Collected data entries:
-=-=-=-=-

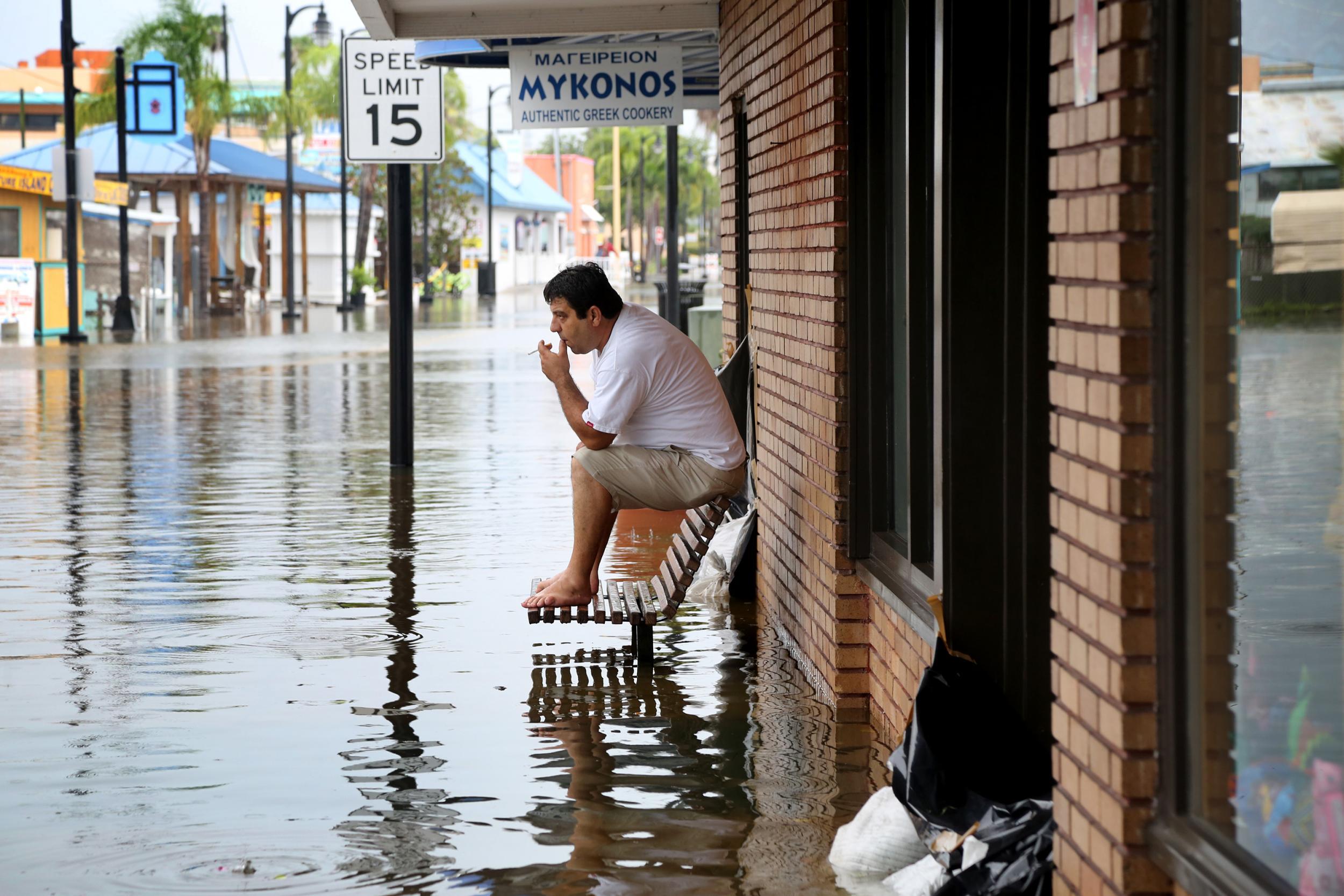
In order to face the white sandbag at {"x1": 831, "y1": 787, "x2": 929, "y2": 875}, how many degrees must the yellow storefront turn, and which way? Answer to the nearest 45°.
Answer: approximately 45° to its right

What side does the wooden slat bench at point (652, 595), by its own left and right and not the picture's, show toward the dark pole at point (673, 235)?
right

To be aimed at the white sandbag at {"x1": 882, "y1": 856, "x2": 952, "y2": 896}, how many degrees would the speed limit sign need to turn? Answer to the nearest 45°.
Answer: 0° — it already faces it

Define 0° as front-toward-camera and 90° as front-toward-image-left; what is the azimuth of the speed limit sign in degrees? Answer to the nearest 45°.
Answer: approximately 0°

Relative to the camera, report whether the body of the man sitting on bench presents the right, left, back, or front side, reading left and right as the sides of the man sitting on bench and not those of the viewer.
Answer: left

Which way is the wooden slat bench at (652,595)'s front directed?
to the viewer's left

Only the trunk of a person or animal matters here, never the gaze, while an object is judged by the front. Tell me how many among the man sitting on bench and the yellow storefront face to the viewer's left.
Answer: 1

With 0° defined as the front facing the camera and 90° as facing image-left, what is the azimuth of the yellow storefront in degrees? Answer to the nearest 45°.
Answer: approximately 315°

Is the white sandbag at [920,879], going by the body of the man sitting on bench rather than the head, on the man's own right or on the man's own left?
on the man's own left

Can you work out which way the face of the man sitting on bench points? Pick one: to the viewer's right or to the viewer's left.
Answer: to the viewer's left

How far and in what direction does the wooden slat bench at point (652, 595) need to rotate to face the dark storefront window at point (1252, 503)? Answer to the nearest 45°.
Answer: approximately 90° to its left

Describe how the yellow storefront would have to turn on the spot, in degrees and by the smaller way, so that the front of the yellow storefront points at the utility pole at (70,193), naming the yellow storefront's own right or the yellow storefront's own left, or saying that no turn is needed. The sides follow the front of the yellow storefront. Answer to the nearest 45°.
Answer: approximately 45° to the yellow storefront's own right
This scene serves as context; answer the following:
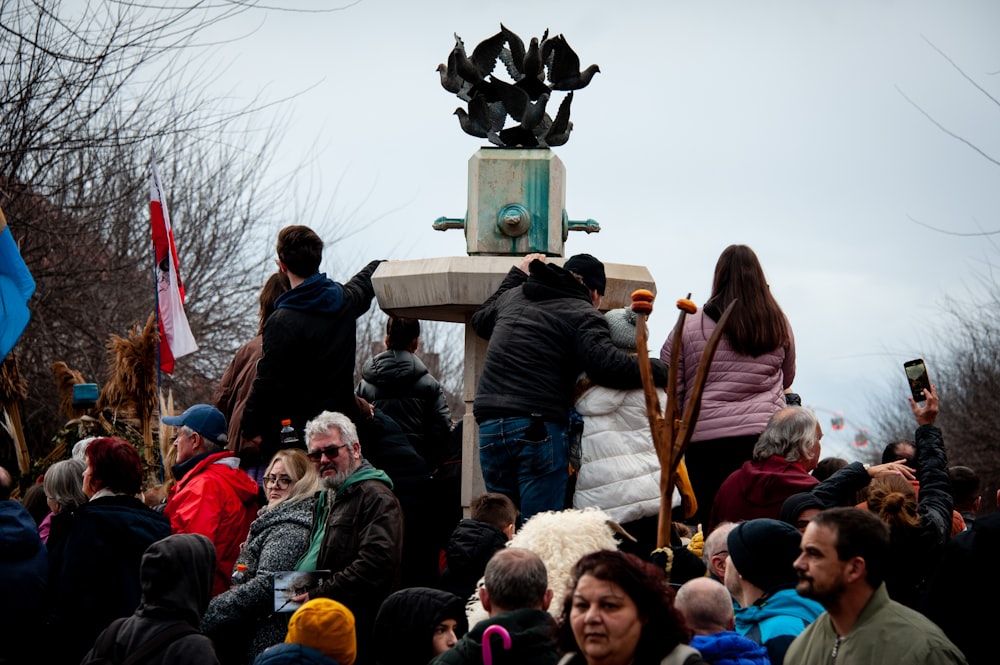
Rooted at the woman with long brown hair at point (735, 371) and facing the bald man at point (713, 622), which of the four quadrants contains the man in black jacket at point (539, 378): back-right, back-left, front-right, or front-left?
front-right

-=-=-=-=-

Return word for word everything from the beginning of the data through the line that contains "Answer: approximately 45° to its right", including that line, and omit the picture.

■ Solution
In order to face the white sandbag at {"x1": 831, "y1": 787, "x2": 929, "y2": 875}, how many degrees must the yellow storefront turn, and which way? Answer to the nearest 45°.
Answer: approximately 45° to its right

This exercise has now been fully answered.